Saturday, December 6, 2014

Saturday, April 12, 2014

April 2014

Extract fro a Guardian review:
Barracuda is the writer's fifth novel and follows the previous four, especially The Slap and Dead Europe, in conducting a loud and provocative argument about what it means to be Australian. Half-Greek, gay and dubious about sport, Tsiolkas has the perspective of a triple outsider and, in both the Olympics opening ceremony scene and at a tense meal that takes place on Australia Day, characters challenge, with blistering invective, the image of the nation promoted by its politicians and marketers. In words that make John Pilger seem like a spokesman for the tourist board, a friend of Dan's concludes of her country: "We are parochial and narrow-minded and we are racist and ungenerous and we occupy this land illegitimately and we're toadies to the Poms and servile to the Yanks."
Novelists may of course disagree with their characters, who may also dispute between themselves, and what makes Barracuda a profound work of fiction rather than an anti-government pamphlet is that the attractive aspects of the Australian character – wit, vigour, optimism – and the astonishing beauty of the light and landscape are also given their due: characters who try to leave Australia are generally drawn back.

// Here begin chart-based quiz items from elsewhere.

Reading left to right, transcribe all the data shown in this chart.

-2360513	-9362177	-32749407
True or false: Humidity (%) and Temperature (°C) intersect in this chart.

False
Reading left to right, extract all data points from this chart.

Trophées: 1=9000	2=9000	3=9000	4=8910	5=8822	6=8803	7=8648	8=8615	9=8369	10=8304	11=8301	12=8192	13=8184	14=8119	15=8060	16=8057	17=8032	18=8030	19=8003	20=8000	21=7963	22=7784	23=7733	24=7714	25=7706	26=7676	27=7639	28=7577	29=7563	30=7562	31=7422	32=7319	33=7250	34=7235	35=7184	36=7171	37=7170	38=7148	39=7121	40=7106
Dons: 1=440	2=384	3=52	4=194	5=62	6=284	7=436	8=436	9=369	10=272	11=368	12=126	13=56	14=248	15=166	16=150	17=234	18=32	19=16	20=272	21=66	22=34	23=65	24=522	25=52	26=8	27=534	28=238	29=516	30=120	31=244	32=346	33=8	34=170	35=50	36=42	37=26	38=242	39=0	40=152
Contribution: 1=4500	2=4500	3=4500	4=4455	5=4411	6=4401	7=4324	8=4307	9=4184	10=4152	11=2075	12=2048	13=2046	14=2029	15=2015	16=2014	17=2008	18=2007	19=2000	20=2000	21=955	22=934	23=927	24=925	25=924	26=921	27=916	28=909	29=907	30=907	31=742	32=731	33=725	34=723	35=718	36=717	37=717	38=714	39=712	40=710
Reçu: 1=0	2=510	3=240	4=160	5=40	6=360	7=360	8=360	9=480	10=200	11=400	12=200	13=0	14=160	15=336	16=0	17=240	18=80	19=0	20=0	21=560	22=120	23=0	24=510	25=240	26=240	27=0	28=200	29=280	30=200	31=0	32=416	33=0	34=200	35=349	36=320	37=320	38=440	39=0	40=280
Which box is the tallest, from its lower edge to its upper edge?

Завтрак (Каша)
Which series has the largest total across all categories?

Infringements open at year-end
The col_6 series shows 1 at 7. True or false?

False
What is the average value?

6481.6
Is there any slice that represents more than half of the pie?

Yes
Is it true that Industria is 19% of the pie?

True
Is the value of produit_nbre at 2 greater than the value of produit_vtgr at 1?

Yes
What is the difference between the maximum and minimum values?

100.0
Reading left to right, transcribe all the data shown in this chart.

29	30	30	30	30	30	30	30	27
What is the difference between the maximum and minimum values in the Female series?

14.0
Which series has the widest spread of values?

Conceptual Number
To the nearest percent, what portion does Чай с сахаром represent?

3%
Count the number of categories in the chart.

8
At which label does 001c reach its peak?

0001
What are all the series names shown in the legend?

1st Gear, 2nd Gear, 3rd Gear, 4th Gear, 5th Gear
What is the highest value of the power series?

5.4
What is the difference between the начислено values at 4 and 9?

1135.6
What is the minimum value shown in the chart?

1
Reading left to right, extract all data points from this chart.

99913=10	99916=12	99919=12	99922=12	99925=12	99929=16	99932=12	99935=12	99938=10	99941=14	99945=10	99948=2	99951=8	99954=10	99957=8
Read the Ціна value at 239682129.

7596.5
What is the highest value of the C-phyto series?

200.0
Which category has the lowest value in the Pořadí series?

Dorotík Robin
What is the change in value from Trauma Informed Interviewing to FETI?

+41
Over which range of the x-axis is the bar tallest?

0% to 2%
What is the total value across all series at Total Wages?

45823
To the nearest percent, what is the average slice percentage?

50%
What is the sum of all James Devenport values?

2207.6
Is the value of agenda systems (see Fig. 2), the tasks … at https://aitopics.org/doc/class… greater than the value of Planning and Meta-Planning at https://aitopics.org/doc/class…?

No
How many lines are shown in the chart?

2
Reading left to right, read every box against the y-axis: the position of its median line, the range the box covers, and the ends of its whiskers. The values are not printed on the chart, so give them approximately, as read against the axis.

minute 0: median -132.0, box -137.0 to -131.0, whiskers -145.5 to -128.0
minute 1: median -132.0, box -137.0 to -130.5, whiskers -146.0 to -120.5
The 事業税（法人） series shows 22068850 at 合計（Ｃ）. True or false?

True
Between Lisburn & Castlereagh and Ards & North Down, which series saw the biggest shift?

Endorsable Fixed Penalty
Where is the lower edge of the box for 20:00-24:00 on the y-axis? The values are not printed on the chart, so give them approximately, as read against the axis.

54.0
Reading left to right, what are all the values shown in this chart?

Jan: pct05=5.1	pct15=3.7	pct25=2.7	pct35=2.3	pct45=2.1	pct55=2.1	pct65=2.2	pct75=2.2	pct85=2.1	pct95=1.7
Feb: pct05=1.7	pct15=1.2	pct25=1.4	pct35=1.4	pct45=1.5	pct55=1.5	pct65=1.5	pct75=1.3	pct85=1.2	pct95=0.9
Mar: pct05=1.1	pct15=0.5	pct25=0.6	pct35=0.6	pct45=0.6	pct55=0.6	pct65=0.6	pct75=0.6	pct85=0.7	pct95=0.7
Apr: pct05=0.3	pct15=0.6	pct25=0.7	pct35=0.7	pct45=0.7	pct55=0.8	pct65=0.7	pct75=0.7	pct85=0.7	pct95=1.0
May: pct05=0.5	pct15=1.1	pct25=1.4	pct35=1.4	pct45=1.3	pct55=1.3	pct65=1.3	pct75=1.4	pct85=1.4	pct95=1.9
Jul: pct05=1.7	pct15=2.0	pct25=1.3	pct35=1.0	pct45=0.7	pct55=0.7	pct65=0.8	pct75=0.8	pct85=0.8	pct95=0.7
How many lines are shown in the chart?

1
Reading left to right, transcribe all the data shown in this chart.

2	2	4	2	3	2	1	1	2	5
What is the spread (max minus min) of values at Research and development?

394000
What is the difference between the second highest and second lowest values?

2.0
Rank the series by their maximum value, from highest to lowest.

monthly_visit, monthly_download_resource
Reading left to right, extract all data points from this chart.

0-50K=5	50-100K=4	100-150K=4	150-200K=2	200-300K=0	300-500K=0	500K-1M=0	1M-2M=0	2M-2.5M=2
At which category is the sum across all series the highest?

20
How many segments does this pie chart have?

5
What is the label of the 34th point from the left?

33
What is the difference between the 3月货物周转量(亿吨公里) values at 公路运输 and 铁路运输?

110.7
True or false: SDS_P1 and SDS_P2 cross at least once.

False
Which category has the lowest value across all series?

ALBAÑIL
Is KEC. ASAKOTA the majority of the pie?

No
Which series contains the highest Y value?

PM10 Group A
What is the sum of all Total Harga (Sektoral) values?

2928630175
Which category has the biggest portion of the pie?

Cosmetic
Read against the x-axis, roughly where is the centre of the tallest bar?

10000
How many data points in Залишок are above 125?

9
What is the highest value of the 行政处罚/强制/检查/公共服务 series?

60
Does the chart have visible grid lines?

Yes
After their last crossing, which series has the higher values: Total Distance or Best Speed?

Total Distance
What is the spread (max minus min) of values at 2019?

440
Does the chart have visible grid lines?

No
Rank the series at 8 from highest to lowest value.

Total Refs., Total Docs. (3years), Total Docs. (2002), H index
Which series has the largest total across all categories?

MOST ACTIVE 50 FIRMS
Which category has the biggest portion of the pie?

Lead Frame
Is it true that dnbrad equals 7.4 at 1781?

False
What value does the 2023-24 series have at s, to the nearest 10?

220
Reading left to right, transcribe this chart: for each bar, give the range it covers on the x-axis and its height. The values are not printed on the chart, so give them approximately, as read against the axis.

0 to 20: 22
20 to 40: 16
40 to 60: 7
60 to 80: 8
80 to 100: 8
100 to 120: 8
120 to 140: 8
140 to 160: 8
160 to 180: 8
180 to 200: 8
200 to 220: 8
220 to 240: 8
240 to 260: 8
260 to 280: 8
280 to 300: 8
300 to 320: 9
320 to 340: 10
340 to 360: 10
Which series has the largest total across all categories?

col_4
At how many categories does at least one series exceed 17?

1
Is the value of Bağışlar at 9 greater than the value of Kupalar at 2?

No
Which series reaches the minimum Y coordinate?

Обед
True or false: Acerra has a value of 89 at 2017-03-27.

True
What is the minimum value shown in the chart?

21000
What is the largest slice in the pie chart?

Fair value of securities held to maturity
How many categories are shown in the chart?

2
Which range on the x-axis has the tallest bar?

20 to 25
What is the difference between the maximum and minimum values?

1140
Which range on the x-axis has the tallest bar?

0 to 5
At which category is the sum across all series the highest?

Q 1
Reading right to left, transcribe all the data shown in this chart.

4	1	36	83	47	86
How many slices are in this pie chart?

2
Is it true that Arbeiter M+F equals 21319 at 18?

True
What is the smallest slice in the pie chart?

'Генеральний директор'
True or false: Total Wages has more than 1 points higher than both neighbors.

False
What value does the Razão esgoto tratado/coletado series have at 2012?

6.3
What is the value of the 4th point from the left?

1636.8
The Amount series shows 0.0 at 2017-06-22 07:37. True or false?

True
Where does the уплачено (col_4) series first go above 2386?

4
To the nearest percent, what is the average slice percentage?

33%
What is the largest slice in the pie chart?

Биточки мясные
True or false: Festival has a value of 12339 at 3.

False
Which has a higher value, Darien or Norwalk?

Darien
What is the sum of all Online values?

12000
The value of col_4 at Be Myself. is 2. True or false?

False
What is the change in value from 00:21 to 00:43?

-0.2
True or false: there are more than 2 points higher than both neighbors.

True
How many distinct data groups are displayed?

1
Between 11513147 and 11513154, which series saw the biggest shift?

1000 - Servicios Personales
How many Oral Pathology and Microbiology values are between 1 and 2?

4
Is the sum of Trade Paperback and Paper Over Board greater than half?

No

From another Guardian review:

One of the most striking themes is what a devil of a lot of plastic there is floating around in the sea. In the past few years the World Federation of Scientists, he writes, added plastic contamination to its list of planetary emergencies. "Also on the list: missile proliferation, cultural pollution, and defence against cosmic objects." Some of this plastic washes up by the ton on remote beaches; much never comes ashore. Vast currents such as the North Pacific Subtropical Gyre swirl around, and in their becalmed centres floating material accumulates. The Great Pacific Garbage Patch is a thousands-of-miles-wide wilderness of plastic water bottles, old trainers, TVs, and foam packaging material in various degrees of disintegration. Plastic, Hohn writes, is "intended to be thrown away but chemically engineered to last. By offering the false promise of disposability, of consumption without cost, it has helped create a culture of wasteful make-believe, an economy of forgetting."
This is as much a literary as an environmental expedition, though. It isn't a book that bludgeons you so much as seeks to seduce you in – invites you to drift companionably alongside the author and his Floatees. It won't be for everyone: it's a baggy and structureless piece of work, and some will find the whimsy wearing. I liked it. At its best it is sublime, and if at its worst it's pseudy, it is at least self-mockingly pseudy. Here's something original and eccentric and multi-faceted that tells you a good many interesting things about the world – and then, not having an index, maximises your chance of forgetting them. That is, in a way, in keeping.

Friday, January 31, 2014

From one reviewer:

My favorite Iain Banks novel is Whit, the story of a young girl who grows up as the Elect Of God in a cozy techno-phobic cult in Scotland. She's supposed to inherit the leadership of the cult eventually, but her brother Allan is trying to muscle her out. And her grandfather, the cult's founder and leader, turns out to be a lying dirtbag who tries to sexually assault her at one point, in a completely disturbing scene that sticks in your mind forever afterwards:
He gave a grunt and twisted his hand free of mine; it dived between my tightly clenched legs, trying to finger my sex; I heaved and wriggled out from underneath him, rolling away over the bed; he grabbed at me, catching my ankle as I tried to stand, bringing me down on all fours. 'Submit, Isis, submit! Prove your love for God!' He tried to mount me from behind but I wrestled him off.
And yet there's something genuinely transformative as well as horrifying about Whit, as Isis ventures out from her sheltered religious community into the "real" world and sees "Babylondon" from the vantage point of someone who's used to seeing magic everywhere. And Isis' journey learns to her discovering her own voice and taking on the power her exalted religious title always implied, so that by the end of the book she has as much stature as any great fantasy heroine.

From one reviewer:

The title of this book is not about me,’ the author modestly avers in the prologue. ‘It is about the elephants – it was they who whispered to me and taught me how to listen.’ 
Except I’m not entirely convinced he’s sincere. Anthony’s stirring tale – of a game reserve (South Africa’s Thula Thula, near Durban), a herd of rogue elephants and one man who battled to understand and protect them – is told in the voice of one used to having an audience. 
As a narrator, Anthony is keen to dispense titbits of personal detail – about his wife, Françoise, and their dogs, mostly – along with his insights into animal psychology, generally along faintly mystical lines; he attributes to the eles' powers of intelligence and communication far beyond those generally accepted by science. Sometimes it’s charming; often, a little irritating. 
That said, you’d need a heart of stone not to be charmed by the sense of place and enthralled by the episodes recounted from the lives of Nana, Frankie, big male Mnumzane and their family. Strong personalities, whisperers they’re not; natural leads, certainly – and with a cast this strong, the script doesn’t need to be great literature to provide a gripping show.